所给文本 ▸
_ _ _

783. 二叉搜索树节点最小距离open in new window

🟢   🔖  深度优先搜索 广度优先搜索 二叉搜索树 二叉树  🔗 力扣open in new window LeetCodeopen in new window

题目

Given the root of a Binary Search Tree (BST), return the minimum difference between the values of any two different nodes in the tree.

Example 1:

Input: root = [4,2,6,1,3]

Output: 1

Example 2:

Input: root = [1,0,48,null,null,12,49]

Output: 1

Constraints:

  • The number of nodes in the tree is in the range [2, 100].
  • 0 <= Node.val <= 10^5

Note: This question is the same as 530

题目大意

给你一个二叉搜索树的根节点 root ,返回 树中任意两不同节点值之间的最小差值 。

差值是一个正数,其数值等于两值之差的绝对值。

解题思路

中序遍历会有序地遍历二叉搜索树的节点,只需要在遍历过程中比较最小差值即可。

_ _ _

[数据集记录]
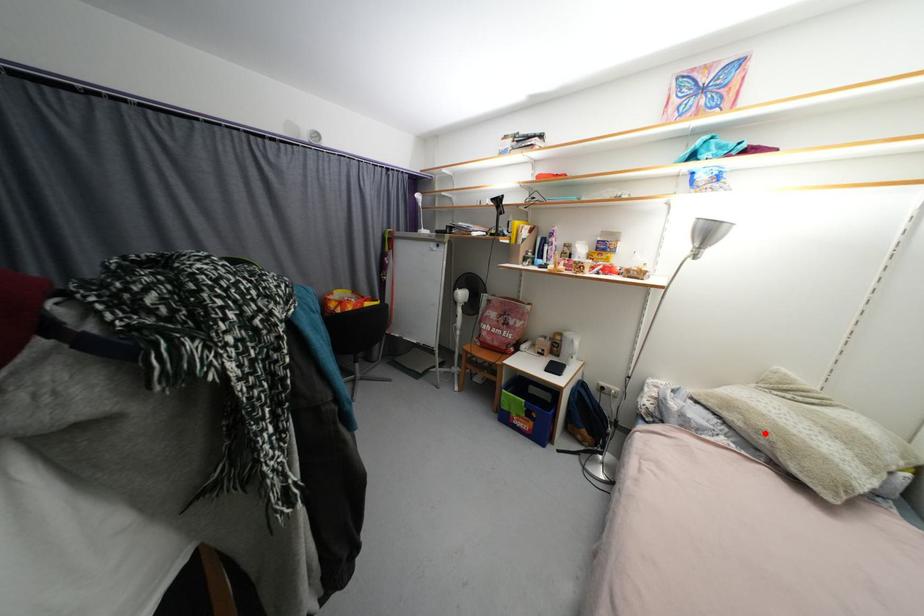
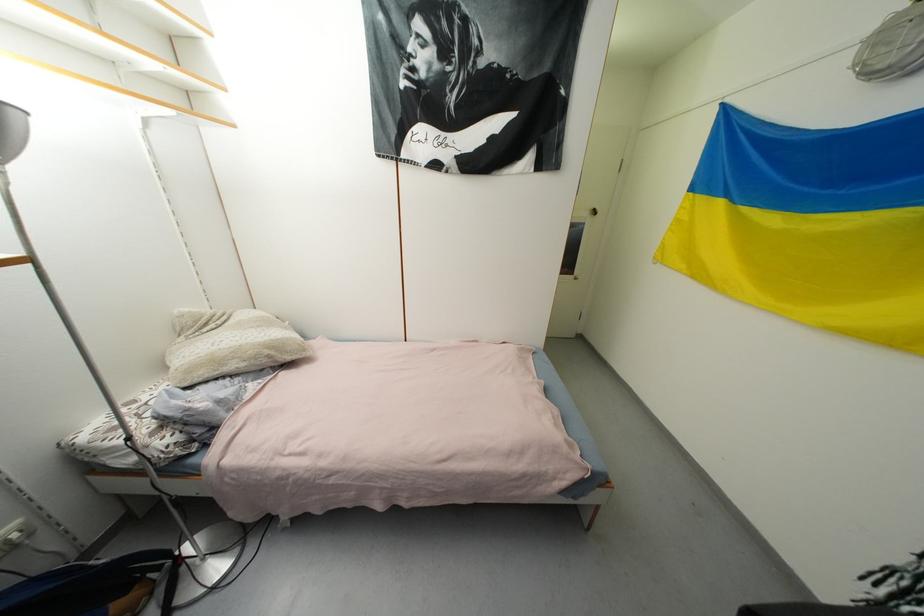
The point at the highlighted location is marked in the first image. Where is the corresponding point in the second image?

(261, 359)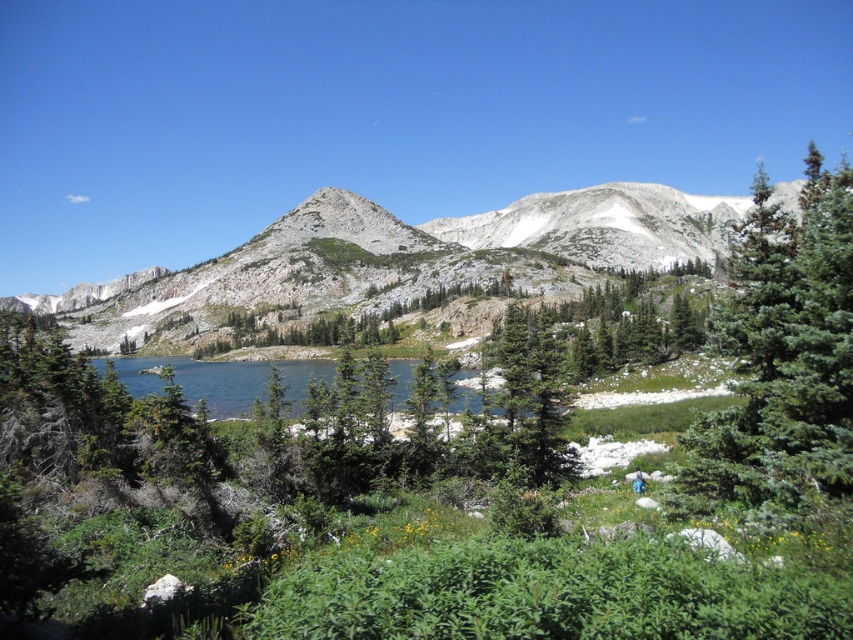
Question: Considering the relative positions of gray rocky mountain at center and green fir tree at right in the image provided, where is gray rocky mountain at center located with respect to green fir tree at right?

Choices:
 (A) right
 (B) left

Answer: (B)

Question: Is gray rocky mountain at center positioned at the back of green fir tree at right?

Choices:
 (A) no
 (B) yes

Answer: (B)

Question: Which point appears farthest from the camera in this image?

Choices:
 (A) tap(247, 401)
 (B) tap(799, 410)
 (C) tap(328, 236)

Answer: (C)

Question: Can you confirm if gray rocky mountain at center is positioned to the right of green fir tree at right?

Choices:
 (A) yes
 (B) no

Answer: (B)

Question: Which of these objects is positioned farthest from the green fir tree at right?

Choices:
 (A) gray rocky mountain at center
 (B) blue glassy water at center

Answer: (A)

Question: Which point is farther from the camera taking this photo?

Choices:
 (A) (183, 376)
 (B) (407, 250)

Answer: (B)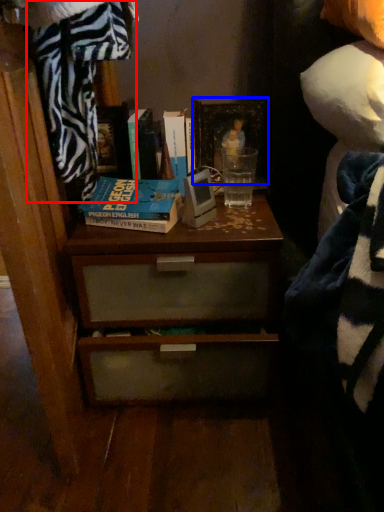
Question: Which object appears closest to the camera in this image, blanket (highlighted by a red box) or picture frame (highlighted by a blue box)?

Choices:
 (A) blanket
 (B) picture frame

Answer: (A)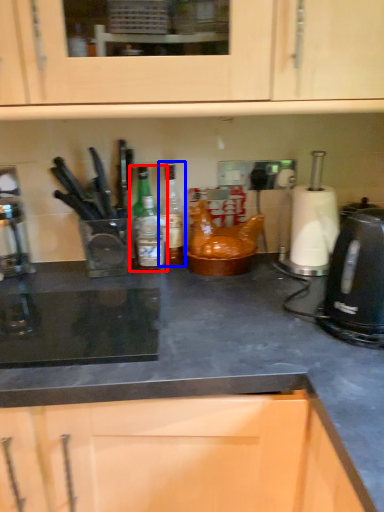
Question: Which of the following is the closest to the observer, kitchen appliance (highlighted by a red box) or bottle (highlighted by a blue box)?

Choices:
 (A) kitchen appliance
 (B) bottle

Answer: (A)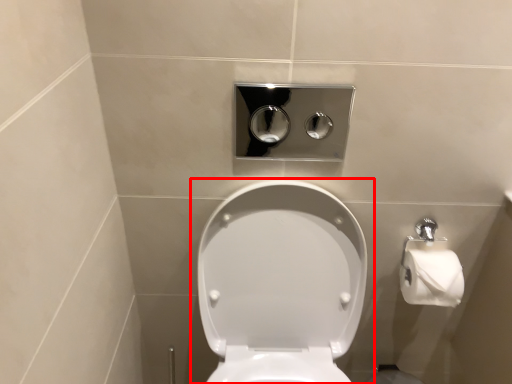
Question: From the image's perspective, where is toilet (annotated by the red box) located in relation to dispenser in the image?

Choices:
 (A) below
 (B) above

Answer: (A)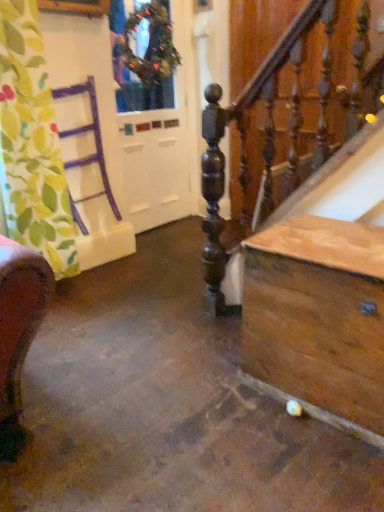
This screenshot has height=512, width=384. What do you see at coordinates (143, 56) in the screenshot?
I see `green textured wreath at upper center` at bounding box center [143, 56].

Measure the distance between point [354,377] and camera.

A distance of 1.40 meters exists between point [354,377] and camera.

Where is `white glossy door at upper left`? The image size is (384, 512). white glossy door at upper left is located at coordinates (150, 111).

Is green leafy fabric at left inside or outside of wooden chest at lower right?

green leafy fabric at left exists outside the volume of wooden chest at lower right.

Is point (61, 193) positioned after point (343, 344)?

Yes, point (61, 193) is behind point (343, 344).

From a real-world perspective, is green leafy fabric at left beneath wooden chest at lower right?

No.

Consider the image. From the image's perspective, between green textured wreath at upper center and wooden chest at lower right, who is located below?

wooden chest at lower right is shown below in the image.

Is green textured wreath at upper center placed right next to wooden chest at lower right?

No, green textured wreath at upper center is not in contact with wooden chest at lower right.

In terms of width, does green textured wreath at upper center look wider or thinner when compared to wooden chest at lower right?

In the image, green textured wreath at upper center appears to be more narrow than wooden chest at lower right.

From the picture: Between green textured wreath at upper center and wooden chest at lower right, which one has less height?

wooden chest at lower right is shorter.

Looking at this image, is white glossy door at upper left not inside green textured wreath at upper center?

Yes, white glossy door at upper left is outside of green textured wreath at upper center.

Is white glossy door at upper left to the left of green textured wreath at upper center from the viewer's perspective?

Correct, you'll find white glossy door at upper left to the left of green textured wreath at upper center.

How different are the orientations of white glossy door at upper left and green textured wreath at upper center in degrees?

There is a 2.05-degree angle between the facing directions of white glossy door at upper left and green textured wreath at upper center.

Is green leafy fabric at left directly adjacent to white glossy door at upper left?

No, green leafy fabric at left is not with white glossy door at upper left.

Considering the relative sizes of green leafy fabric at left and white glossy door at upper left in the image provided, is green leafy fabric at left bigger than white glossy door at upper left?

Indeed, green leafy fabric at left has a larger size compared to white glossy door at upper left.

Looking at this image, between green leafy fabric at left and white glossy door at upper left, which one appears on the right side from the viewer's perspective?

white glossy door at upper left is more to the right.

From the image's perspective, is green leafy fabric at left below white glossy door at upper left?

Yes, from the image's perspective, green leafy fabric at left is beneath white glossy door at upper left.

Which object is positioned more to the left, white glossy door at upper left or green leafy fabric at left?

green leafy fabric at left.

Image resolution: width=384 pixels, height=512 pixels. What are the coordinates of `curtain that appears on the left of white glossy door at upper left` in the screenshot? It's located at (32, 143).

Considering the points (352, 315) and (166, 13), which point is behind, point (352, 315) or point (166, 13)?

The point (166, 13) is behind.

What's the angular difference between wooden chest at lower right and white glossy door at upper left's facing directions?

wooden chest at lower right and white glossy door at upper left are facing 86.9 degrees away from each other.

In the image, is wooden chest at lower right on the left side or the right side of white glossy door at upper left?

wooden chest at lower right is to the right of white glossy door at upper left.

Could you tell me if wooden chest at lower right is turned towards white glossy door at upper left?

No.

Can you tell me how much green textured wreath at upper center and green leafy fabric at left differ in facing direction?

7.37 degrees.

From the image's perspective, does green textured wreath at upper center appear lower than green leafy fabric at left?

_ _ _

任务目标 ▸ 指出关于二叉搜索树节点最小距离的这段文本在解题思路中采用了哪种遍历方式。

习题解答 ▸ 中序遍历。